New York Daily News

NYC housing keeps getting worse

- BY JAY MARTIN Martin is the executive director of the Community Housing Improvemen­t Program (CHIP), representi­ng the owners and operators of 400,000 rent-stabilized apartments.

The 2023 New York City Housing and Vacancy Survey is out and it confirms what we all can see: Housing in New York City is getting worse. The report, conducted by the U.S. Census Bureau every three years, found that the vacancy rate is below 1.4%, a significan­t reduction from the last review in 2021. Apartments at all rent levels are being rented as quickly as they become available. Renters are trapped in housing that doesn’t meet their needs because of the lack of options. Hundreds of thousands of people who work in New York City and want to live in New York City are being priced out.

Housing is getting worse because of failed policies. Many of these policies have been in place for more than 60 years and can best be described as scarcity by design. Let’s run through the main issues that can be fixed by city and state lawmakers.

New York City zoning restrictio­ns, implemente­d in 1961, block the building of apartment buildings in much of the city. The City Council can amend the zoning, but that process is costly, time consuming, and rarely ends well as local Council members are more inclined to delay or outright block developmen­t when constituen­ts raise concerns, instead of thinking about the citywide benefit of building as much housing as possible.

The Adams administra­tion should be commended for their City of Yes proposal, but it’s not going to be enough on its own to fix our structural problems with zoning.
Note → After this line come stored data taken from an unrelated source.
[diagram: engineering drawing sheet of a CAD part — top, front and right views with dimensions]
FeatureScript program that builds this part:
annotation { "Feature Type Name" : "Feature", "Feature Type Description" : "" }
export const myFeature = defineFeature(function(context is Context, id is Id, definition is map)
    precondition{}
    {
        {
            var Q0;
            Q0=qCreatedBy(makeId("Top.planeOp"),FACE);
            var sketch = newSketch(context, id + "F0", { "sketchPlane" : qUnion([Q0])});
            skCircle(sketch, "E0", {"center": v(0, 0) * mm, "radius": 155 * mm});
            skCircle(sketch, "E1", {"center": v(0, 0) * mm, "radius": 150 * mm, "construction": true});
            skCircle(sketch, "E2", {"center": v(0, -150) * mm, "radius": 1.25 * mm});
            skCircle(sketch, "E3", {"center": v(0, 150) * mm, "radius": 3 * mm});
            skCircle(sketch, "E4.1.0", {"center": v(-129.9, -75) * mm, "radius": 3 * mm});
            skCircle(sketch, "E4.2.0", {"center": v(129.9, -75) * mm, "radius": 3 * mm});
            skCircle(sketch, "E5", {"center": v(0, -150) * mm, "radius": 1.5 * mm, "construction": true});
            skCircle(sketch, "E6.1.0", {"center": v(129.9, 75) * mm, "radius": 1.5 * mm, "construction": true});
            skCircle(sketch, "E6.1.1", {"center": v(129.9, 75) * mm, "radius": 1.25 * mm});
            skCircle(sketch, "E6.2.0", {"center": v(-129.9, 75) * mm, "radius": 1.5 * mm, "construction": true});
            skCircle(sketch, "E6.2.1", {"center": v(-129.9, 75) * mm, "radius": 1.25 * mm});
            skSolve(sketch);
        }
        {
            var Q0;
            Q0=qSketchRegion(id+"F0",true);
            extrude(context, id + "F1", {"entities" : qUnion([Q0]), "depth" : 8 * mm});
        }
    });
The current property tax system, in place since the 1980s, benefits single-family and two-family homeowners, and disincenti­vizes the building of larger apartment buildings even when it’s legal. Among the highest taxed properties are rent-stabilized buildings built before 1974, which receive no government subsidy and have some of the lowest rents. The system has become so bad, that even the NAACP has joined a lawsuit challengin­g the current property tax system on grounds that it is systematic­ally racist.
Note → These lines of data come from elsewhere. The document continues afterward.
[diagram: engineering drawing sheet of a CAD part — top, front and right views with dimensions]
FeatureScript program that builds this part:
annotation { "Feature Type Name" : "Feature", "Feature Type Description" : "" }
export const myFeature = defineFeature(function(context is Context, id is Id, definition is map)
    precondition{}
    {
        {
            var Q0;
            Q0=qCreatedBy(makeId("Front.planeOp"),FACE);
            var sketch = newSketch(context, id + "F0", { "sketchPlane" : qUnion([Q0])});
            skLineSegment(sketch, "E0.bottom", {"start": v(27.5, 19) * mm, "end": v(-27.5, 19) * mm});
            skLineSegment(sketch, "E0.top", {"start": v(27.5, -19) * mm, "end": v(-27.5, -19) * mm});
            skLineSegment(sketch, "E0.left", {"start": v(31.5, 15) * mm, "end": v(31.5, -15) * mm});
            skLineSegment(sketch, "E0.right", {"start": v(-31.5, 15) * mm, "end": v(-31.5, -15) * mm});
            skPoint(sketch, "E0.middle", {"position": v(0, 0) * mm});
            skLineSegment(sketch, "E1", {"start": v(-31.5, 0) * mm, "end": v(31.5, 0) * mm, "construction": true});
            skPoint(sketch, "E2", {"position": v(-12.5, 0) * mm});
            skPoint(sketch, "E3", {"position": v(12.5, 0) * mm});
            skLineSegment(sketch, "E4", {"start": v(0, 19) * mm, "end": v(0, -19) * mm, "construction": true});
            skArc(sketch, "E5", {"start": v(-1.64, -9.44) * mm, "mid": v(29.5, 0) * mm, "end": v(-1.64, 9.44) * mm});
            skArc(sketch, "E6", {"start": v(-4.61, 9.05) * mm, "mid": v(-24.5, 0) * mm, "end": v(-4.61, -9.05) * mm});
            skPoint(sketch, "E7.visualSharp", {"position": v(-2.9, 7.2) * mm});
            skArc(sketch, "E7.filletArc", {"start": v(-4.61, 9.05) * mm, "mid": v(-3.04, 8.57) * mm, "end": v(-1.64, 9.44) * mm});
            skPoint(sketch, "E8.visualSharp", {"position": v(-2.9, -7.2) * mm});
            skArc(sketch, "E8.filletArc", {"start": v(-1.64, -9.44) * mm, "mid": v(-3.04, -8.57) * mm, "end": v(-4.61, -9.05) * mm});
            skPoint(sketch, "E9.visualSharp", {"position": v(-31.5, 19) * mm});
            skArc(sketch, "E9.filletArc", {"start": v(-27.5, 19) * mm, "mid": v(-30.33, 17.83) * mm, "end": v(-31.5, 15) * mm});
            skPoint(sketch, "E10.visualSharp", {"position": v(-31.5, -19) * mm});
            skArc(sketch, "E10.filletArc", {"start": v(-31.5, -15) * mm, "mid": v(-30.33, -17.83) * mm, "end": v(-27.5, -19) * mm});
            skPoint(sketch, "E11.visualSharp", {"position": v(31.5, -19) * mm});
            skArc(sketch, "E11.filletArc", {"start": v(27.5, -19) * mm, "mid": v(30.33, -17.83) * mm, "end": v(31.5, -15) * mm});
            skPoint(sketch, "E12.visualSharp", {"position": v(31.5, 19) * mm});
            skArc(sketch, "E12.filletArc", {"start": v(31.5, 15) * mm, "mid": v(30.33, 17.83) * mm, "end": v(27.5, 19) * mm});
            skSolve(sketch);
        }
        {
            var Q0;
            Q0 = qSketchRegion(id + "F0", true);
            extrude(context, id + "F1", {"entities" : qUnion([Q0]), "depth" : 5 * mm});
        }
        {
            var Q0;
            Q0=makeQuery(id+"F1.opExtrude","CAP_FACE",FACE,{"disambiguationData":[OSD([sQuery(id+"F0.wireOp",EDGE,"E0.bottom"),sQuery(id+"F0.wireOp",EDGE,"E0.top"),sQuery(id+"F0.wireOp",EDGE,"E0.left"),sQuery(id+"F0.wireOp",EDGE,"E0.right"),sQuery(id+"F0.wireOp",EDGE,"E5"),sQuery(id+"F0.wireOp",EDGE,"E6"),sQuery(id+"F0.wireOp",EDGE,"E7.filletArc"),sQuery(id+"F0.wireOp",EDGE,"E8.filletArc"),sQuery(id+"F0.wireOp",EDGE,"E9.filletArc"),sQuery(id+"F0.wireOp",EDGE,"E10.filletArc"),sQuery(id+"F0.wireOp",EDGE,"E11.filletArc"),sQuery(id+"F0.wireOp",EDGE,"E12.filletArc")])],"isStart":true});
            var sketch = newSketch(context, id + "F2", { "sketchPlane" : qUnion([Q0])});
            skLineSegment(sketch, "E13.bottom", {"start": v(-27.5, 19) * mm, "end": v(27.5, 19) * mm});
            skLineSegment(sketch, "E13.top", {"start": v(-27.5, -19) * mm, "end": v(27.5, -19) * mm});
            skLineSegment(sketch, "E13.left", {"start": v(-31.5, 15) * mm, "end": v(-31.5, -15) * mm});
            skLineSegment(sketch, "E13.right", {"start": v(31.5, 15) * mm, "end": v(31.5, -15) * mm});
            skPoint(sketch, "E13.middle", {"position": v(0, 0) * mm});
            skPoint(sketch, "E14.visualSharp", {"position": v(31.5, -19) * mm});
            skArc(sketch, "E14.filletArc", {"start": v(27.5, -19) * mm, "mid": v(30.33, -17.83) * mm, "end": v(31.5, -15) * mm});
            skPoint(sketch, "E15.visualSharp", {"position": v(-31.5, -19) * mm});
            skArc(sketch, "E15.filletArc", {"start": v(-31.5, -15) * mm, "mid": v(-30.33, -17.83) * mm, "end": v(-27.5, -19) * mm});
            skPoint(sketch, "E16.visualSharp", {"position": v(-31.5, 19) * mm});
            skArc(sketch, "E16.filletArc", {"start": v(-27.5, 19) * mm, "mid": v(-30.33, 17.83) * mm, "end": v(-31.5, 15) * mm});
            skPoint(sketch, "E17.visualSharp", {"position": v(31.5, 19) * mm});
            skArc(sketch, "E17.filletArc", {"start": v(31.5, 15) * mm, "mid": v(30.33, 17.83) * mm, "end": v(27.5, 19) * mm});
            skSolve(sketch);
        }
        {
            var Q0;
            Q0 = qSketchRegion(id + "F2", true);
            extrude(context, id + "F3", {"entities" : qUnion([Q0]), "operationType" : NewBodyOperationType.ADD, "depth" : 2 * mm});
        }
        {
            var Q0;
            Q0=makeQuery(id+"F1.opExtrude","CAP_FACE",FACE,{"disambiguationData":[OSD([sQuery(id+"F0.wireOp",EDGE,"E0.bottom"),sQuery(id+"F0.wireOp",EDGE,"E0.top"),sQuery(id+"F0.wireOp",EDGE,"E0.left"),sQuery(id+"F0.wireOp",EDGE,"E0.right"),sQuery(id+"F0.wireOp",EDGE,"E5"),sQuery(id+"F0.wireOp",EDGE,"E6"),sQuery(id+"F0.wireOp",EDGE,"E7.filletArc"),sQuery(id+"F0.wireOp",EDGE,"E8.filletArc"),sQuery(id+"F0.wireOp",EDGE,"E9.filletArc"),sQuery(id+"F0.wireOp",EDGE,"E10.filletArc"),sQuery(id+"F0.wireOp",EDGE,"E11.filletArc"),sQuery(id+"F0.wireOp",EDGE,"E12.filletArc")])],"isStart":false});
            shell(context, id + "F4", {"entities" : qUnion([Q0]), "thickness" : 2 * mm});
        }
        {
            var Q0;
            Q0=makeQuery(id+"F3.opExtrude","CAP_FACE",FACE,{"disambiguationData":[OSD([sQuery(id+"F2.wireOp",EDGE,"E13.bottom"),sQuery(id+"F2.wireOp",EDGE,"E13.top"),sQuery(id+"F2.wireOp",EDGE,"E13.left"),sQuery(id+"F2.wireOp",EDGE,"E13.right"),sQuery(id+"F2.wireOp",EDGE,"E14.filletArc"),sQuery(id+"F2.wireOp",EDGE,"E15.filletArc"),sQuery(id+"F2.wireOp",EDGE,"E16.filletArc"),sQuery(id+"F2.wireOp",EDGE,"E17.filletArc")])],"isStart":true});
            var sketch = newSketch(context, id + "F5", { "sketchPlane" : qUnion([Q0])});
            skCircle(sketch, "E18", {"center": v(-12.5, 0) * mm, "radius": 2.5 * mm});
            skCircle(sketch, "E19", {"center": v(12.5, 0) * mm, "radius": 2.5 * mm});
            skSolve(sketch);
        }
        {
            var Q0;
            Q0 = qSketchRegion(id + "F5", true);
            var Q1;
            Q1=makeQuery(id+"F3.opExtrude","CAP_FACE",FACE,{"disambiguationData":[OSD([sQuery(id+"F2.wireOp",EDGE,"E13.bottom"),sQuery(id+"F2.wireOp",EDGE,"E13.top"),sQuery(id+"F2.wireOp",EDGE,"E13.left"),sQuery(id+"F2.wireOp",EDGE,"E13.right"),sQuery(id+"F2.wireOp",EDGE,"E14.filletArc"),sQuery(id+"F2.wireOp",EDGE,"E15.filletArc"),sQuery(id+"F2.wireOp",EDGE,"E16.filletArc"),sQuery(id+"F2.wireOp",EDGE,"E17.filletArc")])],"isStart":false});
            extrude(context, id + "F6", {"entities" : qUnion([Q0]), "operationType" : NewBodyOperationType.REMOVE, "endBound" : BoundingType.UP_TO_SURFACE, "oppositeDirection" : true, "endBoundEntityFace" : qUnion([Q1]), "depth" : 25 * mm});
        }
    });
Finally, there is the impact of rent control and rent stabilizat­ion laws, which are designed to exacerbate scarcity. The whole reason New York City conducts regular housing and vacancy surveys is so they can declare a housing emergency and trigger the rent stabilizat­ion law. In order for rent stabilizat­ion to exist, the vacancy rate must remain below 5%.

For the past 50 years, protecting rent stabilizat­ion has been directly at odds with creating the amount of housing the city needs. It doesn’t have to be this way. New York is the only place in the country where a rent control scheme is tied to the promotion of housing scarcity. Reforming rent stabilizat­ion so that it promotes the creation of housing would benefit everyone.
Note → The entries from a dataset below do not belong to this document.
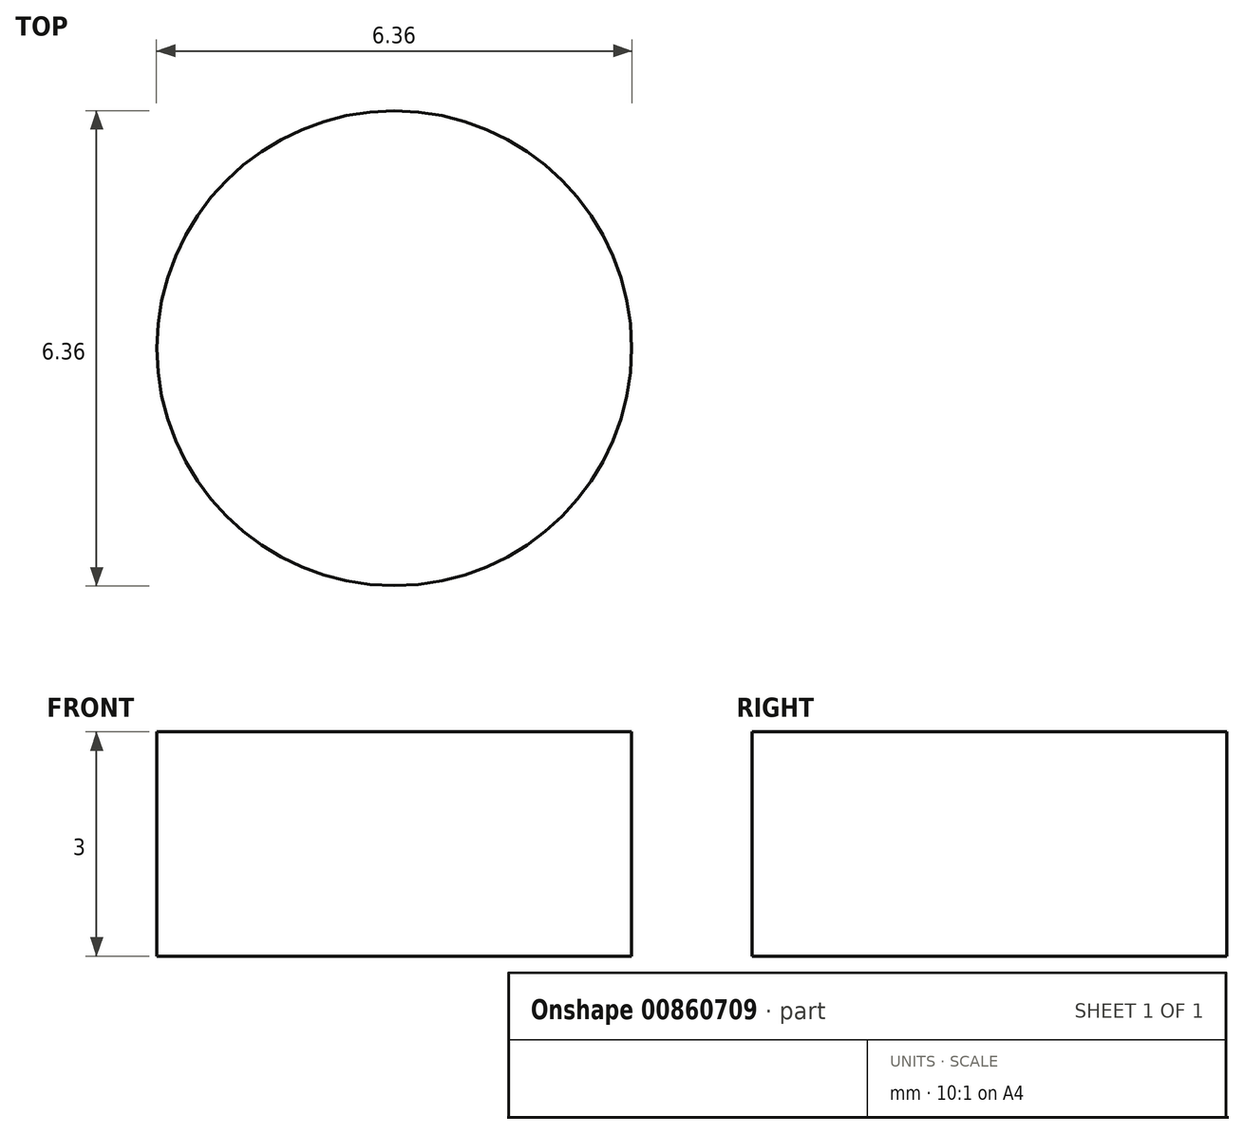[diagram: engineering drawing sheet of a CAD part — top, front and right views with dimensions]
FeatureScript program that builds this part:
annotation { "Feature Type Name" : "Feature", "Feature Type Description" : "" }
export const myFeature = defineFeature(function(context is Context, id is Id, definition is map)
    precondition{}
    {
        {
            assignVariable(context, id + "F0", {"name" : "DowelLen", "anyValue" : 3});
        }
        {
            var Q0;
            Q0=qCreatedBy(makeId("Top.planeOp"),FACE);
            var sketch = newSketch(context, id + "F1", { "sketchPlane" : qUnion([Q0])});
            skCircle(sketch, "E0", {"center": v(0, 0) * mm, "radius": 3.18 * mm});
            skSolve(sketch);
        }
        {
            var Q0;
            Q0 = qSketchRegion(id + "F1", true);
            extrude(context, id + "F2", {"entities" : qUnion([Q0]), "depth" : (getVariable(context, 'DowelLen')) * mm, "offsetDistance" : 25.4 * mm});
        }
    });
The policy distortion­s implemente­d to protect the low vacancy rate have driven hundreds of thousands of apartments off the market entirely. This includes 26,310 rent-stabilized apartments, of which the majority need significan­t renovation­s. The declining value of rent-stabilized housing has eliminated any access to capital for owners to make renovation­s so the number of permanentl­y vacant units will continue to grow.

What all this means is that the amount of available apartments for renters is the lowest it’s been in most people’s lifetimes. In the past half century, generation­s of elected officials have failed to end New York City’s housing emergency. Instead they have focused on tenant protection­s or expanding voucher programs. These efforts are responses to effects caused by a lack of supply, but they do not address the supply issue itself.

You can make any home affordable with enough subsidy, and recent expansion of voucher access will help many New Yorkers, but a voucher is no good if there isn’t a home to match it. We have to build first.

Later this year, the New York City Council will declare a housing emergency for the 20th time. We should all hope that it is the last time they do, because that would mean that the city finally built enough housing for all New Yorkers, including thousands of newcomers eager to live in this great city.

Sadly, it’s a safe bet the City Council will be declaring a housing emergency again in 2027, and in 2030, and probably in 2033 as well. This problem can’t be fixed in a few years, but if elected officials take action now they could end the city’s housing emergency within the next decade. All it requires is the political will to implement better housing policies that will put us on a path to abundant housing.